Virtualenv users should create a requirements.txt
file listing the packages that they need and use the wrapper scripts (described below) to create the virtualenv and run commands within it.
To add packages to this repository, run:
$ pip wheel -w path/to/pip_packages -r path/to/requirements.txt
Commit the changes and make a CL.
For example for chromite, from within chromite/virtualenv
, run:
$ pip wheel -w pip_packages -r requirements.txt
create_venv
creates or updates a virtualenv using a requirements.txt
file.
$ create_venv .venv requirements.txt
To run the virtualenv python, use:
$ .venv/bin/python
NOTE: it is not generally safe to run the other scripts in .venv/bin
due to the hard-coded paths in the virtualenv. Instead of running .venv/bin/pip
for example, use .venv/bin/python -m pip
.
Here’s a complete example:
$ echo mock==2.0.0 > requirements.txt $ ./create_venv .venv requirements.txt $ .venv/bin/python Python 2.7.6 (default, Jun 22 2015, 17:58:13) [GCC 4.8.2] on linux2 Type "help", "copyright", "credits" or "license" for more information. >>> import sys >>> sys.prefix # This points to the virtualenv now '/usr/local/google/home/ayatane/src/chromiumos/infra_virtualenv/.venv' >>> import mock
NOTE: Do not use this for third party dependencies (stuff not owned by ChromiumOS)! This should only be used to set up imports for stuff we own. For example, importing python-MySQL should NOT use this, but importing chromite from Autotest may use this.

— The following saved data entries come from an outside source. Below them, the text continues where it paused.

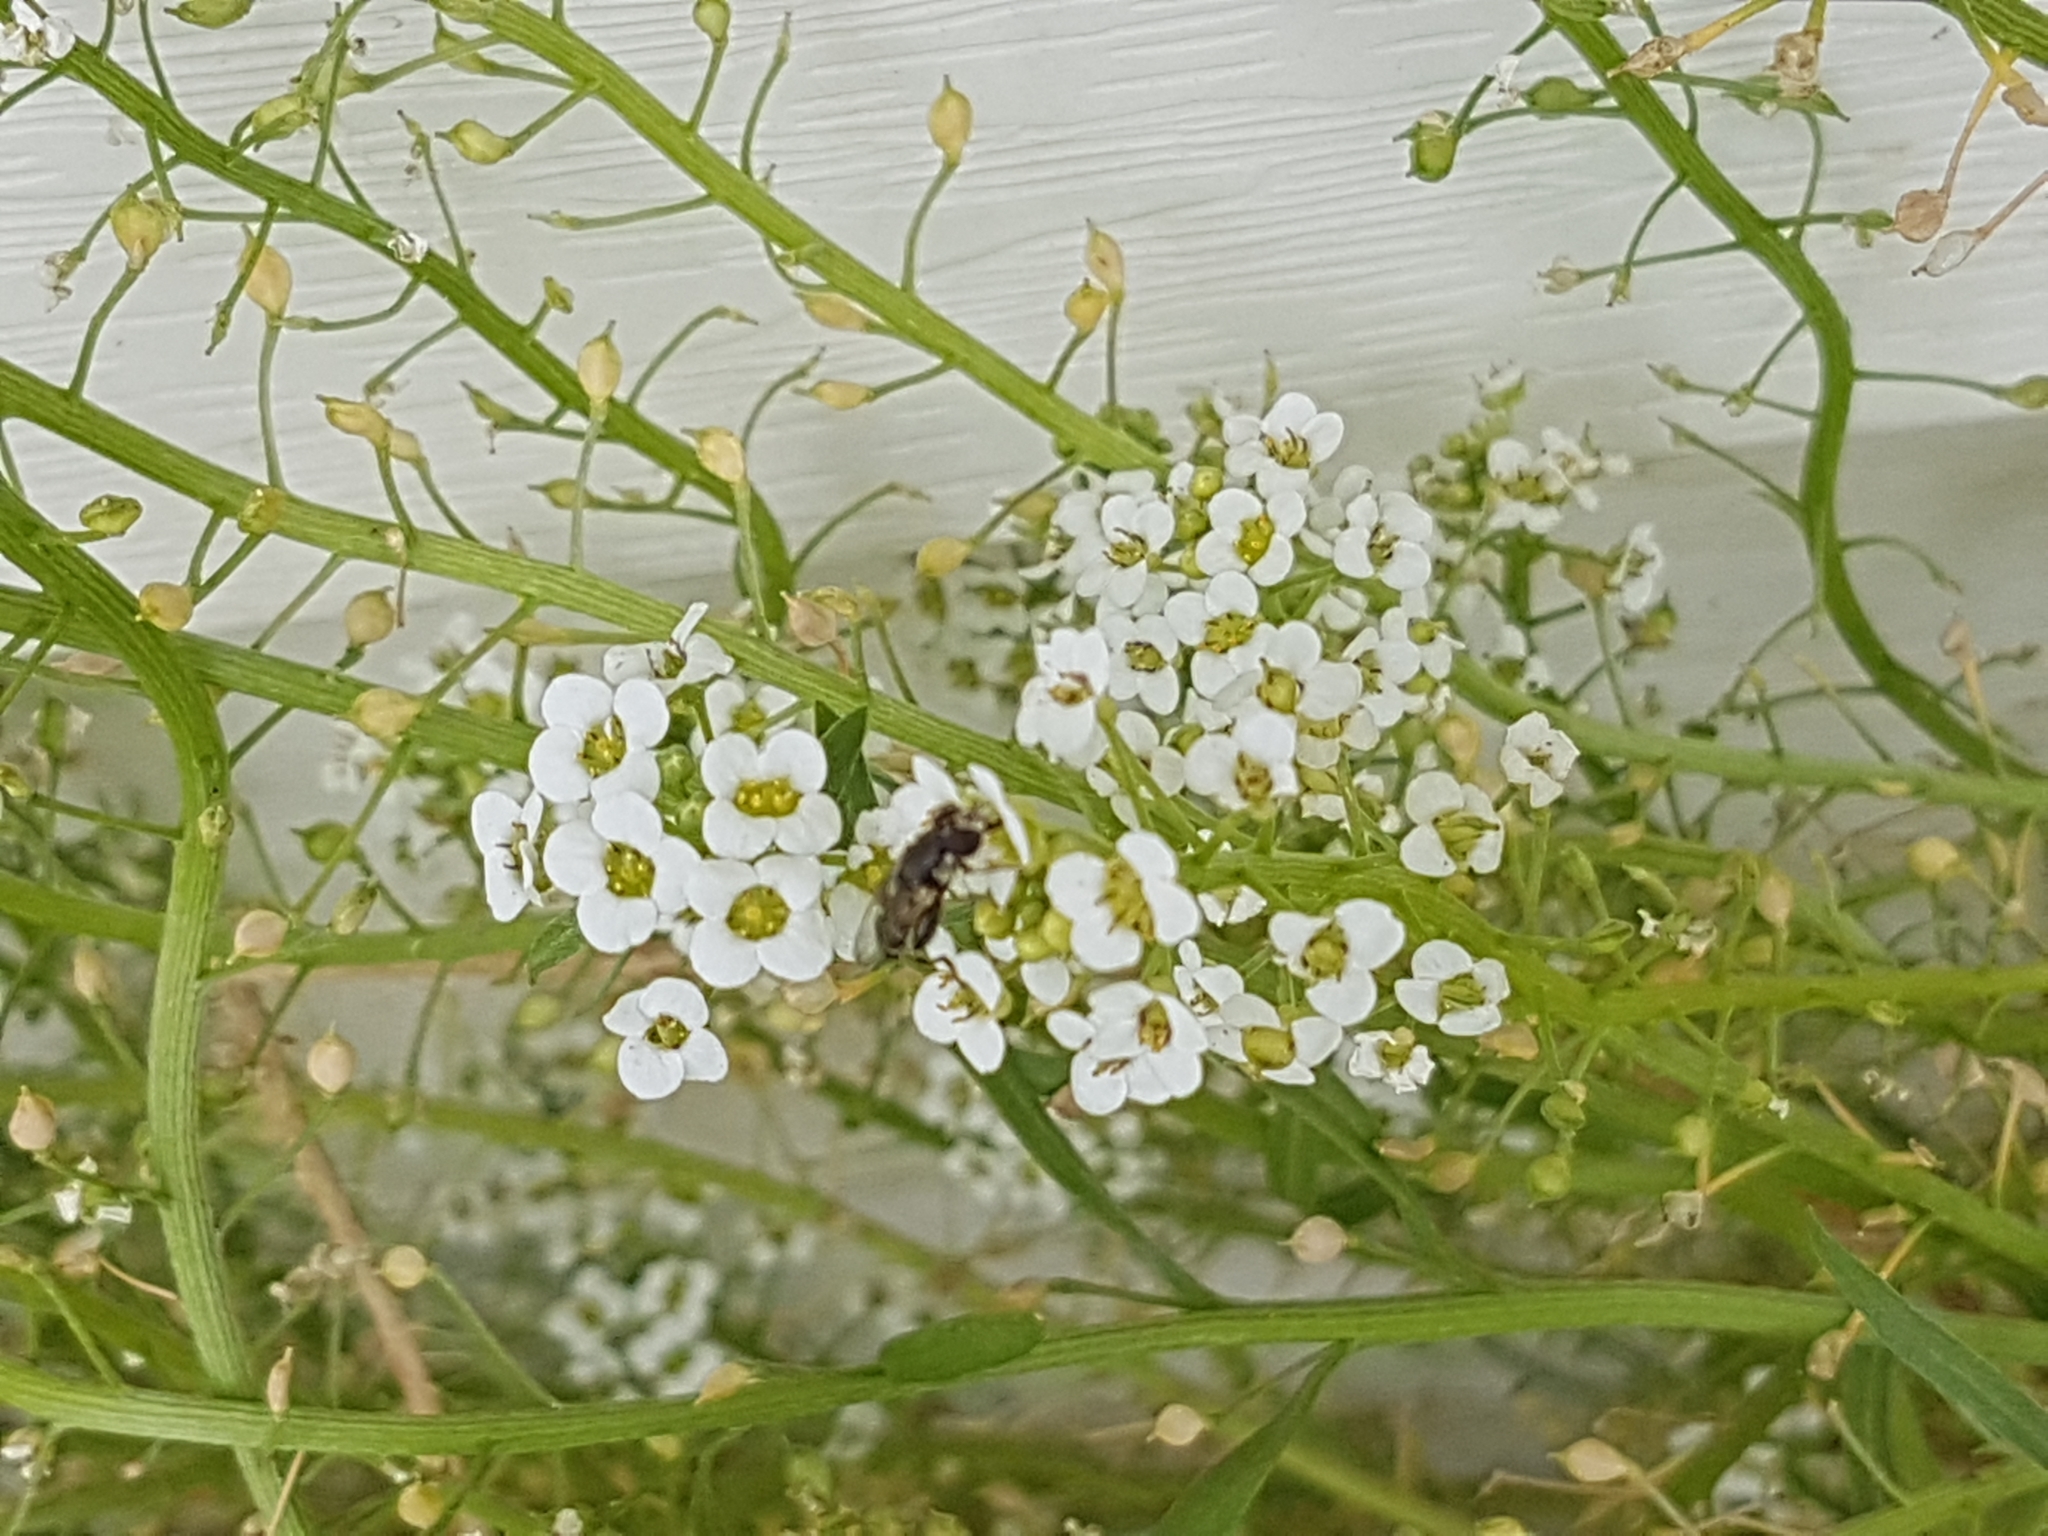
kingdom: Animalia
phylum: Arthropoda
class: Insecta
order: Diptera
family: Syrphidae
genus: Syritta
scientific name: Syritta pipiens
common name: Hover fly
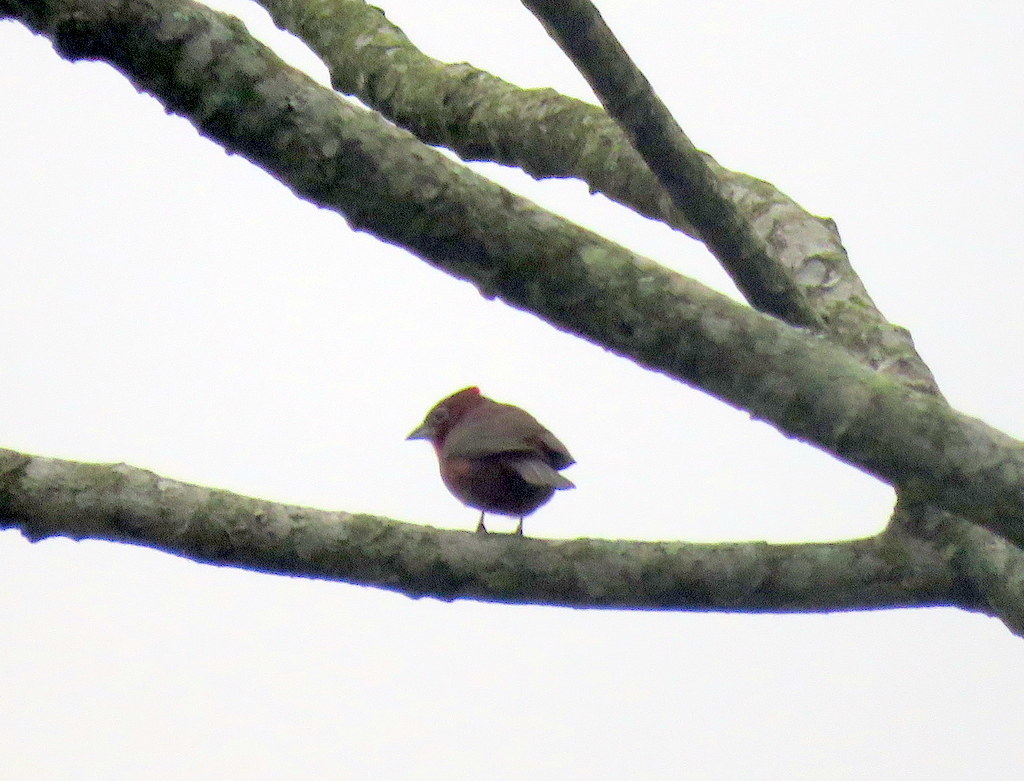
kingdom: Animalia
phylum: Chordata
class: Aves
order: Passeriformes
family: Thraupidae
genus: Coryphospingus
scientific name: Coryphospingus cucullatus
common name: Red pileated finch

This should be handled by the minimum amount of code in the package's __init__.py
file.
Example:
"""Autotest package.""" import sys # Use the minimum amount of logic to find the path to add _chromite_parent = 'site-packages' sys.path.append(_chromite_parent)
A solid understanding of the Python import system is recommended (link is for Python 3, but is informative).
In brief, __init__.py
is executed whenever the package is imported. The package is imported before any submodule or subpackage is imported. The package is only imported once per Python process; future imports get the “cached” “singleton” package object. Thus, __init__.py
will modify sys.path
exactly once and is guaranteed to be run before anything in that package is used.
(Updated on 2017-02-21)
Previously, we set up the import path for first party modules by patching sys.path in very creative ways. This tends to cause problems.

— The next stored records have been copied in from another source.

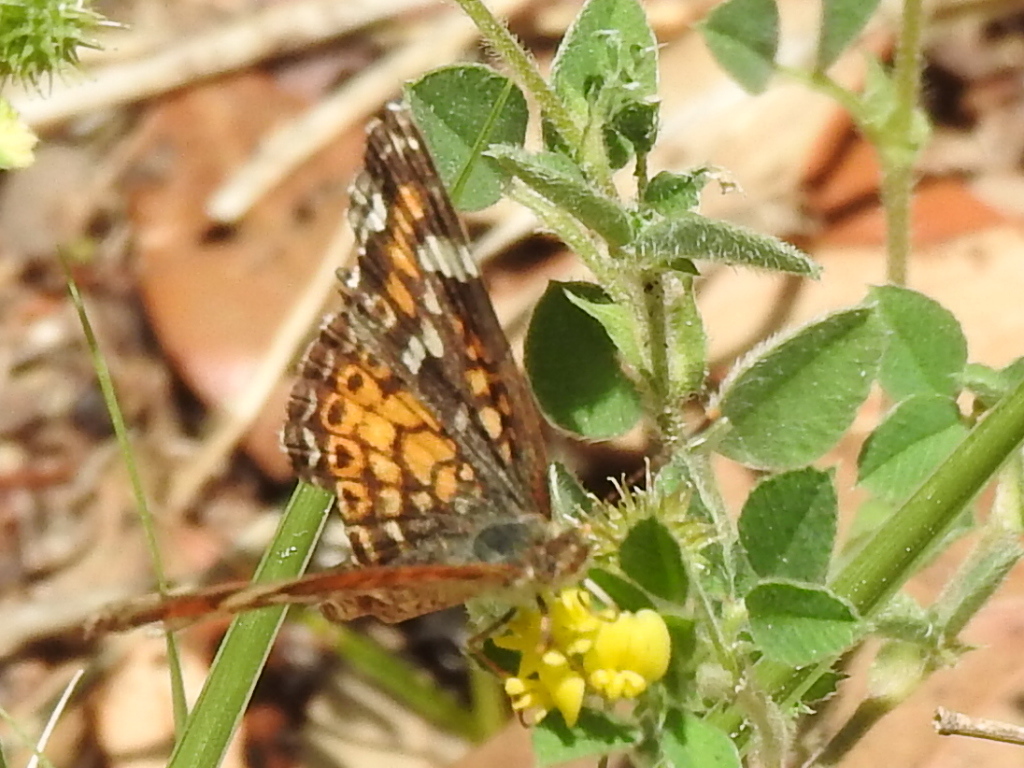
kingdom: Animalia
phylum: Arthropoda
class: Insecta
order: Lepidoptera
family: Nymphalidae
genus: Phyciodes
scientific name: Phyciodes phaon
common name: Phaon crescent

In the original virtualenv design, first party packages would be handled by using pip -e
to install the packages inside the virtualenv in editable mode. However, the implementation of this is wonky, buggy, and generally considered a second citizen to installing packages “properly”. The blocking issue is that pip -e must copy the entire source tree internally, all for writing a metadata file and what amounts to a symlink. This takes a considerable amount of time for large packages such as chromite (the .git directory is copied also). This is not trivially fixed upstream, and the editable installs feature is not considered a top priority.
Thus, the reason for adding our own import path patching is to work around pip while solving our existing woes.
A test concept of the feature was implemented using .pth files, which are simple files that contain paths to add to Python’s import path.
The problem with this implementation is that our code is run in a lot of really weird configurations. Having a single .pth file may not be good enough. While relative paths are supported (and sane), some of the places our code is run do not use the same file system hierarchy. Also, there is no simple way to handle recursive requirements.
Thus, going forward, the standard way to support first party imports is a small bit of sys.path
patching code in the respective package’s __init__.py
file. This enable the use of Python's full power for handling weird environments as needed; a little logic goes a long way. A lot of other things also just work due to __init__.py
file semantics: for example, recursive requirements.